Premiers troubles post-Brexit pour l’aviation britannique
BREXIT

Premiers troubles post-Brexit pour l’aviation britannique

le 22.03.17

Que s’est-il passé ?

Il y a seulement quelques heures, le Guardian a publié un article qui va avoir un grand retentissement dans l’industrie aérienne du Royaume Uni. Les dirigeants européens ont convié les compagnies aériennes britanniques (telle que Easyjet) à délocaliser leur siège dans un autre pays européen ou à vendre des parts de leur entreprise à d’autres compagnies européennes.

 

Pourquoi cette exigence européenne est une épée à double tranchant pour le Royaume Uni ?
Les compagnies qui survolent certaines voies aériennes européennes majeures comme celle de Paris-Milan, ont la majorité de leur capital détenu par un pays de l’Union Européenne.
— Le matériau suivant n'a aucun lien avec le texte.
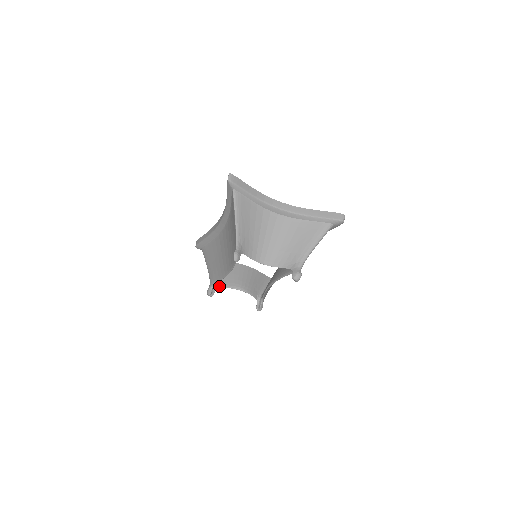
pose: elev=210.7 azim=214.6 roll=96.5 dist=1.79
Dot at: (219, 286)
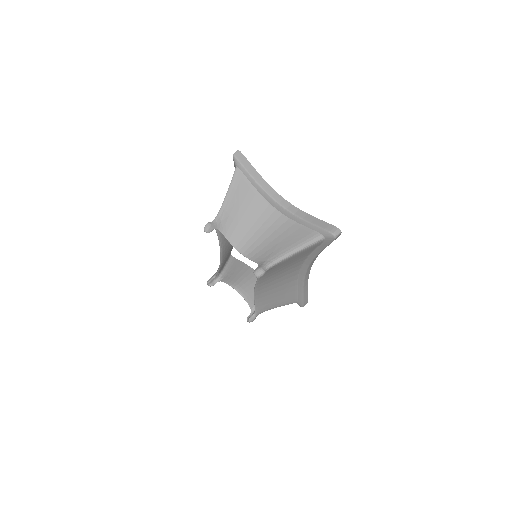
Dot at: (221, 280)
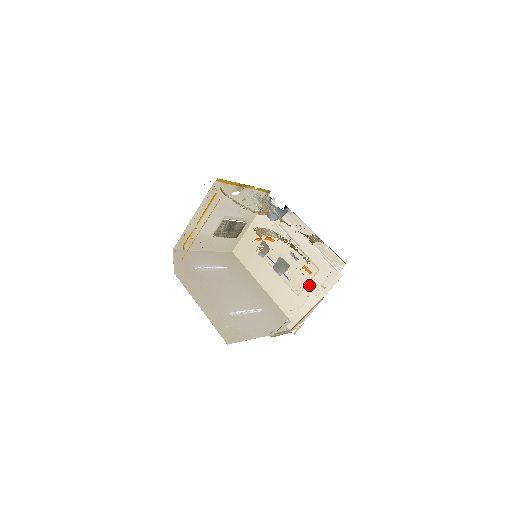
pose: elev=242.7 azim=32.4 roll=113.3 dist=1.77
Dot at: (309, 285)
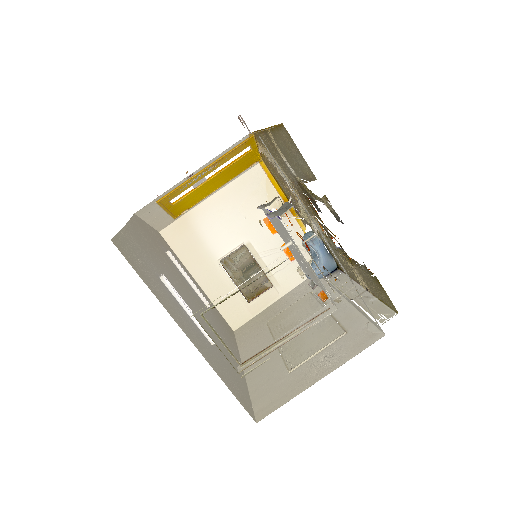
Dot at: (318, 355)
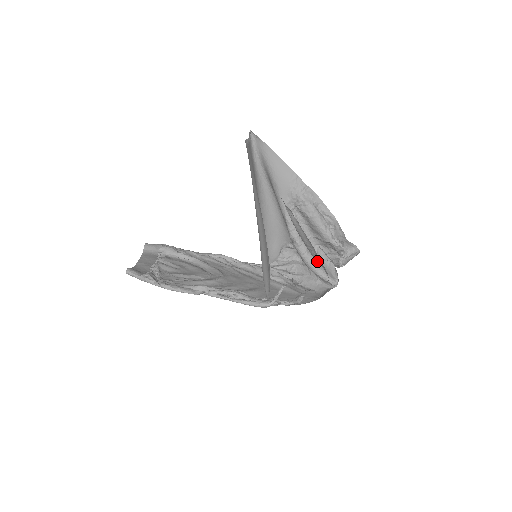
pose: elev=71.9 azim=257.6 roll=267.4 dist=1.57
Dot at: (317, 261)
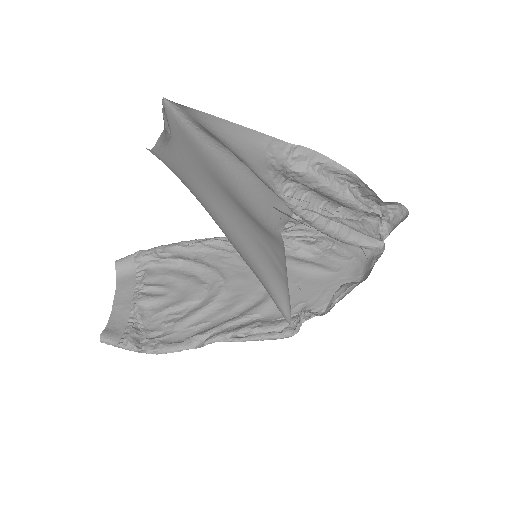
Dot at: occluded
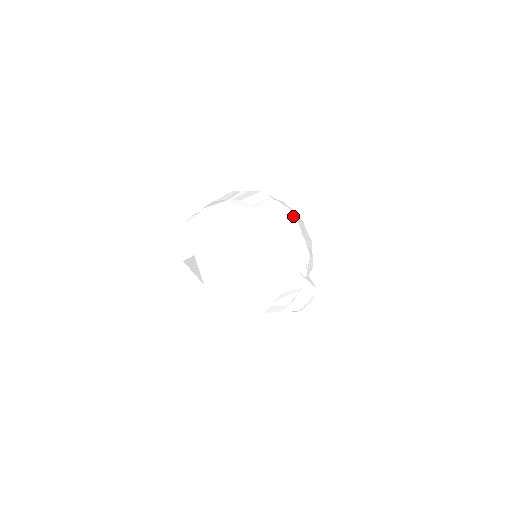
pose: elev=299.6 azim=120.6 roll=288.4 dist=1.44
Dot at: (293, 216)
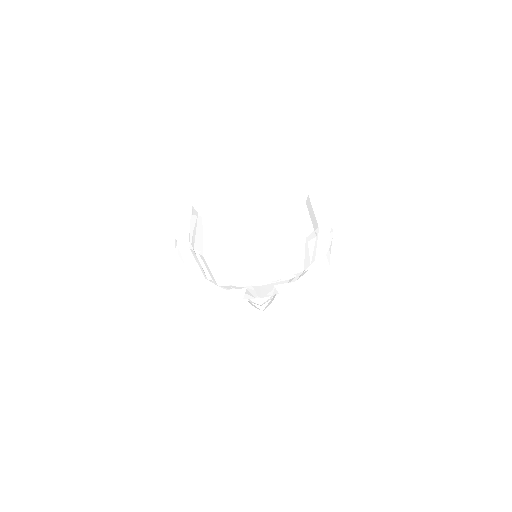
Dot at: occluded
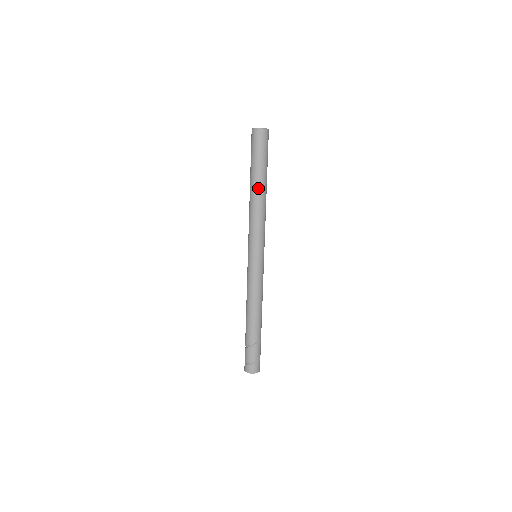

Le Guardian explique que si British Airways ne fait pas des trajets intra-européens, des compagnies comme Easy Jet ont fait de l’Europe low cost leur marque de fabrique.
Pour être clair, si les compagnies ne se plient pas aux exigences de Bruxelles, celles-ci pourraient ne plus être autorisées à survoler l’Europe après le Brexit. En revanche si elles s’y plient cela se traduira, en tout cas à court terme, par des pertes économiques considérables notamment en matière de chômage.

 

Où en est-on ?

Certaines compagnies seraient déjà en train de chercher à se délocaliser et à faire en sorte que leur capital soit à majorité détenu par l’Union Européenne. D’autres comptent sur l’indulgence de Bruxelles et un assouplissement des règles.